The building splurge has piled up oodles of debt: opposition MPs say $6 billion-8 billion are owed to China alone, though details are murky. The government prefers perky economic statistics. Unemployment is low and GDP is rising fast enough for Sri Lanka next year to rank as a mid-range middle-income country with national income per person of around $4,000. Tourism blossoms and inflation has been in single digits for 52 months, exults Basil Rajapaksa, the presidential brother running the economy (doing himself down; it is actually 69 months and counting). He is “very confident” about the future. Parliament this week passed a budget crammed with goodies for voters. To the suggestion that this was brazen populism, he chortles that “all our budgets are pre-election ones”. The local World Bank office is perhaps even more gung-ho about Sri Lanka’s starry economic future.
Nor is Mr Rajapaksa shy of using the benefits of incumbency, deploying arms of government at will. A car-park in Hambantota, in the south, is crammed with hundreds of red motorbikes, pre-election gifts for local officials, a pattern repeated countrywide. In Tamil areas security men intimidate politicians and activists. Even in Colombo, the biggest city, opposition figures say they suspect spies jam their mobile phones. They are denied public spaces for rallies. Most of the press fawns on Mr Rajapaksa; television shows involving opposition figures go mysteriously off air. Both the courts and electoral commission are widely seen as partisan.
All that had pointed to an easy victory for Mr Rajapaksa. Yet those magic charms are suddenly malfunctioning. The various opposition parties have, surprisingly, come up with a credible joint candidate. Maithripala Sirisena, a minister until last week and leading light in the ruling Sri Lanka Freedom Party (SLFP), defected on November 21st with a few supporters. Ordinary Sinhalese like him, because he seems more one of them than does Mr Rajapaksa. His promise to abolish the over-strong presidency in 100 days appeals to those who fear decades of dynastic rule by the Rajapaksas. (Older SLFP leaders have long groused about misrule by “one family”.) Mr Sirisena can tap into public resentment of worsening corruption. Businesses often complain that only insiders win official contracts.
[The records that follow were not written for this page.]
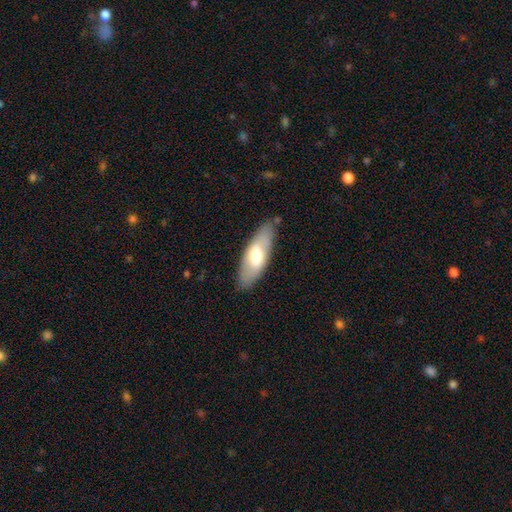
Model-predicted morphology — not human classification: Smooth or featured? Predicted: smooth (p=0.60). How rounded? Predicted: in between (p=0.68). Merging? Predicted: none (p=0.82).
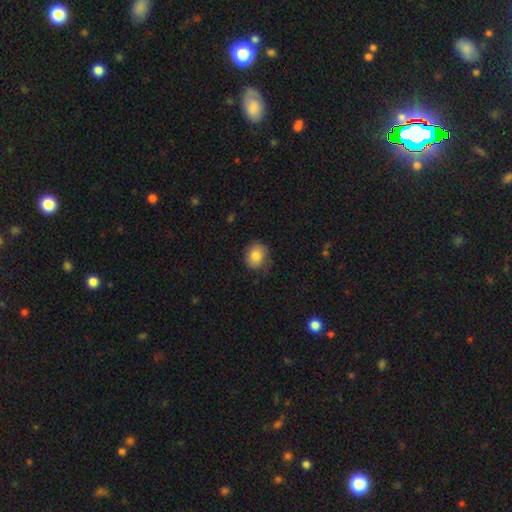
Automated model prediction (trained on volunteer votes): Smooth or featured? smooth (83%)
How rounded? round (61%)
Merging? none (76%)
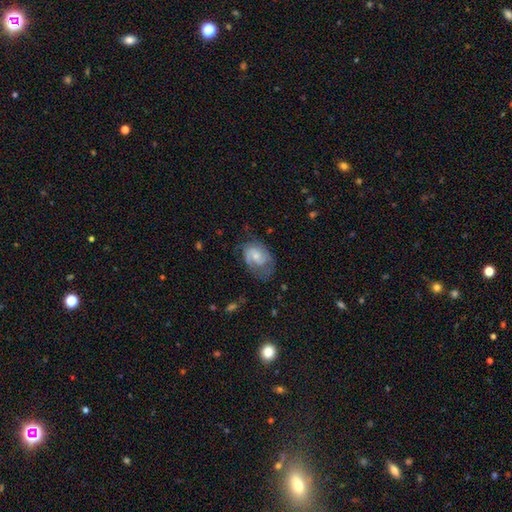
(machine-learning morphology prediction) smooth_or_featured: featured or disk (p=0.68) [alt: smooth p=0.25]
disk_edge_on: no (p=0.97) [alt: yes p=0.03]
bar: no (p=0.57) [alt: weak p=0.37]
has_spiral_arms: yes (p=0.89) [alt: no p=0.11]
spiral_winding: medium (p=0.45) [alt: tight p=0.36]
spiral_arm_count: 2 (p=0.64) [alt: can't tell p=0.19]
bulge_size: small (p=0.47) [alt: moderate p=0.42]
merging: none (p=0.54) [alt: minor disturbance p=0.27]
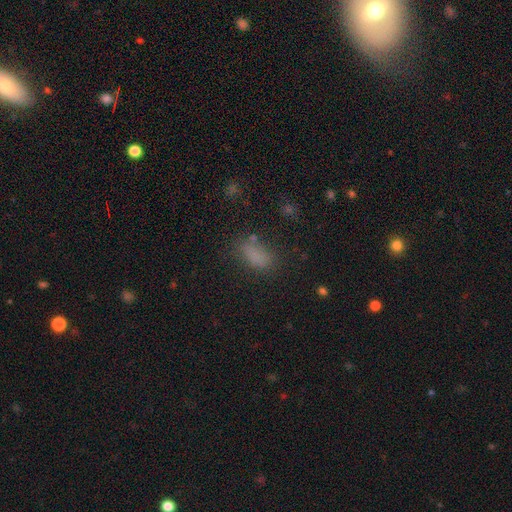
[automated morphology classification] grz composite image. It shows a smooth galaxy with no disk features (78%) that is in between round and cigar-shaped (86%). Merging: none (67%).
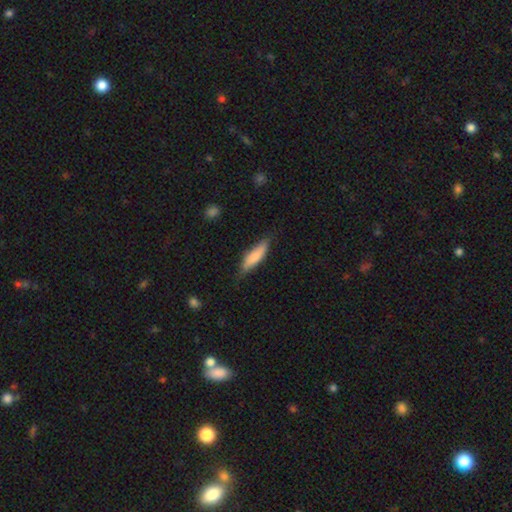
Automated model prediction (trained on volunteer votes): smooth-or-featured: smooth: 74% | featured or disk: 20% | star or artifact: 6%
  how-rounded: cigar-shaped: 66% | in between: 33% | round: 2%
  merging: none: 74% | minor disturbance: 21% | major disturbance: 4% | merger: 1%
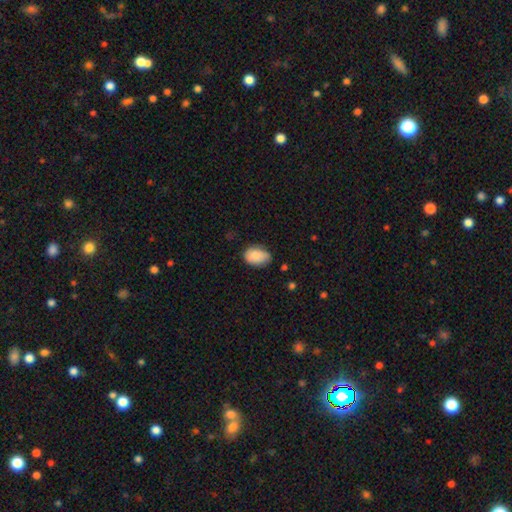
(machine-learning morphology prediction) Smooth or featured?
  - smooth: 84% *
  - featured or disk: 9%
  - star or artifact: 7%
How rounded?
  - in between: 83% *
  - round: 16%
  - cigar-shaped: 1%
Merging?
  - none: 62% *
  - minor disturbance: 31%
  - major disturbance: 5%
  - merger: 2%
Sri Lanka fell 14 places this year in the World Bank’s ranking of the ease of doing business.
Third time less lucky
Moreover, the economy is not inevitably a vote-winner. Every voter Banyan met in the south grumbled about living costs, notably about pricey rice and milk. A former two-term president, Chandrika Kumaratunga, back in Colombo to help Mr Sirisena, accuses Mr Rajapaksa of being a “racist” Tamil-hater, and adds that those official inflation figures are “trumped-up”. As for mid-income prosperity, an opposition MP says officials dare not publish a figure from a new survey of household spending showing real incomes, after inflation, up by only 3% since 2006.
Mr Rajapaksa’s popularity is slipping. The SLFP won provincial elections in the southern province of Uva in September less comfortably than expected. At the last presidential poll in 2010, soon after the war, Mr Rajapaksa took 57% of the votes (less if you accept claims of modest rigging), so not a landslide. Assume that Tamils, Muslims and Christians, who are 30% of the electorate, mostly prefer Mr Sirisena, then even a third of the Sinhalese vote could swing it in his favour. The stars still probably favour the president, but horoscopes often disappoint.